## Description of the task
Lay out the text lines of all the entries below as a JSON list of strings, one string per line, with blank lines dropped. Leave the pictures out of the answer.

## Data shown
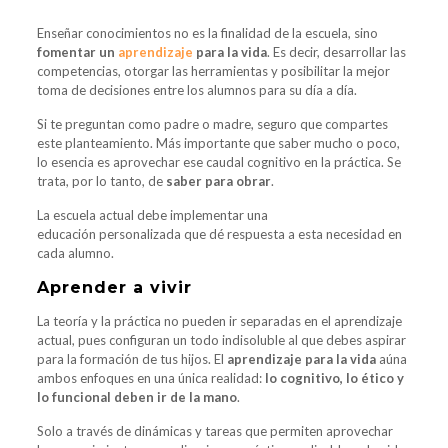
Enseñar conocimientos no es la finalidad de la escuela, sino
fomentar un
aprendizaje
para la vida
. Es decir, desarrollar las
competencias, otorgar las herramientas y posibilitar la mejor
toma de decisiones entre los alumnos para su día a día.
Si te preguntan como padre o madre, seguro que compartes
este planteamiento. Más importante que saber mucho o poco,
lo esencia es aprovechar ese caudal cognitivo en la práctica. Se
trata, por lo tanto, de
saber para obrar
.
La escuela actual debe implementar una
educación personalizada que dé respuesta a esta necesidad en
cada alumno.
Aprender a vivir
La teoría y la práctica no pueden ir separadas en el aprendizaje
actual, pues configuran un todo indisoluble al que debes aspirar
para la formación de tus hijos. El
aprendizaje para la vida
aúna
ambos enfoques en una única realidad:
lo cognitivo, lo ético y
lo funcional deben ir de la mano
.
Solo a través de dinámicas y tareas que permiten aprovechar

## Result of the task
[
  "Enseñar conocimientos no es la finalidad de la escuela, sino",
  "fomentar un",
  "aprendizaje",
  "para la vida",
  ". Es decir, desarrollar las",
  "competencias, otorgar las herramientas y posibilitar la mejor",
  "toma de decisiones entre los alumnos para su día a día.",
  "Si te preguntan como padre o madre, seguro que compartes",
  "este planteamiento. Más importante que saber mucho o poco,",
  "lo esencia es aprovechar ese caudal cognitivo en la práctica. Se",
  "trata, por lo tanto, de",
  "saber para obrar",
  ".",
  "La escuela actual debe implementar una",
  "educación personalizada que dé respuesta a esta necesidad en",
  "cada alumno.",
  "Aprender a vivir",
  "La teoría y la práctica no pueden ir separadas en el aprendizaje",
  "actual, pues configuran un todo indisoluble al que debes aspirar",
  "para la formación de tus hijos. El",
  "aprendizaje para la vida",
  "aúna",
  "ambos enfoques en una única realidad:",
  "lo cognitivo, lo ético y",
  "lo funcional deben ir de la mano",
  ".",
  "Solo a través de dinámicas y tareas que permiten aprovechar"
]